It wouldn't work in AGP mode, so I didn't care for a long time, because the card is overkill for what games I use, but once I started playing around with ut2004 mods I needed the extra performance.

After a little bit of investigation I learned that I needed to specificly setup 8x in the bios, I went their and the stupid thing was grayed out at 4x.

I used the nvidia driver documentation and played around with my different tweaks that I could get on my card, and my motherboard should support all the different modes/options. I played around with setting fast writes and stuff like that. And I tried to unload and then reload the nvidia module and force 4x speed thru module options.
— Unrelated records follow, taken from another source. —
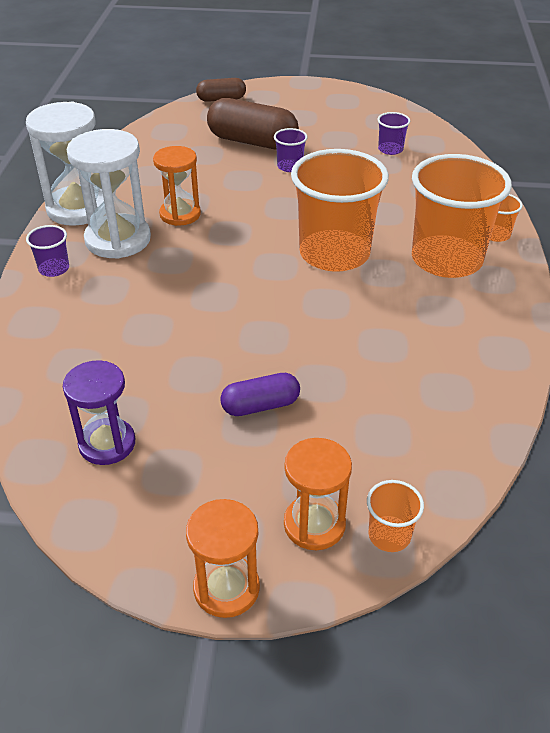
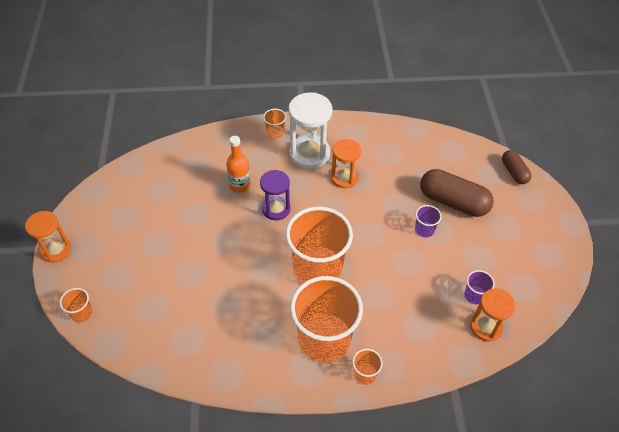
camera: 80 degrees right, 10 degrees up
white hourglass [26,102,104,226] -> none
purple cup [26,225,69,277] -> orange cup [263,109,286,139]
purple hourglass [63,360,135,465] -> purple hourglass moved to [260,170,290,220]
brown capsule [207,98,299,149] -> brown capsule turned 75 degrees counterclockwise [420,169,494,217]
purple capsule [220,373,300,416] -> none
orange hourglass [284,438,352,550] -> orange hourglass moved to [470,288,515,341]
none -> orange bottle [226,136,251,193]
The drivers insisted that I had the card at 8x, the motherboard reported 8x, the documentation and specs said that it supported 8x, old manuals, new online pdf manuals. Tried the agpgart via drivers, tried the propriatory agp driver from nvidia. Everything except the bios said it was running in 8x mode, but once I started X it would lock up. #*^$&$#%^!!!

every freaking time. (had to ssh in from my laptop to reboot it)

I looked at the bios revisions, and they never mentioned jack about anything AGP.

I didn't want to bother with BIOS updates, because:
1. I didn't have a floppy drive in the computer
2. All the floppies I had were ancient and worn out. Lots were ruined from a bad floppy drive I had. And I didn't realise it at the time and mixed all them up.
3. I don't have any dos anything around. No Windows, no dos, no nothing.


I dug up a old floppy drive, plugged it in. That ruined all my remaining disks. (I downloaded a dos image and dd'd it to the floppy from my laptop)

I found a hammer and smashed that floppy drive so I wouldn't forget that it was broken next time.

Then I did a refrigerator magnet format on my last disk, found a new floppy drive (old and full of dust actually), discovered my bios had a option to load a bios from a dos floppy without having to boot into it and run a flash program.

I loaded the new bios, everything worked perfectly since then. Stupid thing.